Bir zamanlar köleliğin savunucusu olan Demokrat Parti, Amerika Birleşik Devletleri’nde çeşitliliğin ve ilerici politikaların gücü haline geldi. Şimdi, ABD seçimlerinde başkanlığa aday olan ilk siyahi ve Asyalı Amerikalı kadın olan Kamala Harris ile bu değişim netleşti. Bu yeni yönelime rağmen parti, bugün savunduğu özgürlük ve eşitlik idealleriyle çatışan destekleyici politikaları içeren karmaşık geçmişine bağlı kalmayı sürdürüyor.
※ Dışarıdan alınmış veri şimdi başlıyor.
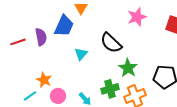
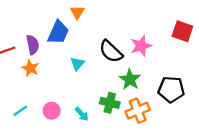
pink star: (137, 17) -> (141, 46), moved
orange star: (44, 80) -> (30, 68), moved
green cross: (110, 89) -> (110, 103), turned 30

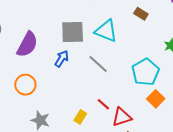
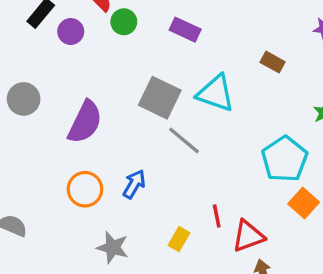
gray square: (73, 32) -> (160, 98), turned 30
blue arrow: (62, 59) -> (134, 184), moved
gray line: (98, 64) -> (184, 140), moved
red line: (103, 104) -> (217, 216), turned 40

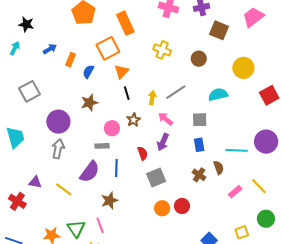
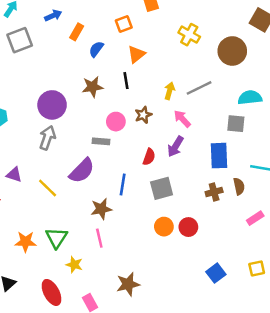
orange square: (108, 48) -> (124, 24), size x0.6
brown circle: (199, 59) -> (232, 51), size x1.5
gray square: (29, 91) -> (20, 40), moved
black line: (127, 93) -> (126, 81), moved
gray square: (200, 120) -> (236, 124), moved
blue rectangle: (199, 145) -> (219, 156), size x1.5
red semicircle: (143, 153) -> (149, 157), turned 32
blue line: (116, 168) -> (123, 185), moved
brown cross: (199, 175) -> (214, 192), turned 32
pink line: (100, 225) -> (99, 238), moved

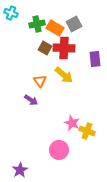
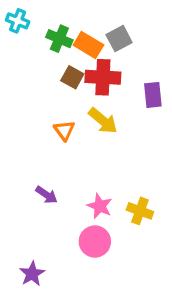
green cross: (37, 24) -> (59, 39), turned 35
purple arrow: (31, 100) -> (47, 195), moved
pink star: (72, 123) -> (100, 206), moved

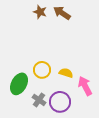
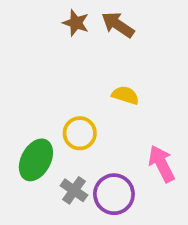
yellow semicircle: (66, 73) -> (125, 95), moved

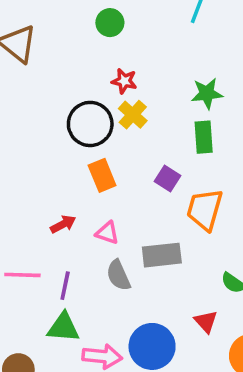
Thomas Jefferson tarafından kurulan Demokrat Parti (Demokratik-Cumhuriyetçi Parti), Amerika Birleşik Devletleri’ndeki en eski siyasi partidir. Bu hareket başlangıçta tarımsal ideallere ve eyaletlerin haklarının savunulmasına dayanıyordu, ancak özellikle Güney’deki kırsal Amerikalıların desteğini aldı.
19. yüzyılın başlarında parti sıradan vatandaşların savunucusu haline geldi, ancak aynı zamanda kendisini kölelik konusunda da anlaşmazlık içinde buldu ve bu da daha sonra Cumhuriyetçi Parti’nin doğmasına yol açacak bölünmelere yol açtı.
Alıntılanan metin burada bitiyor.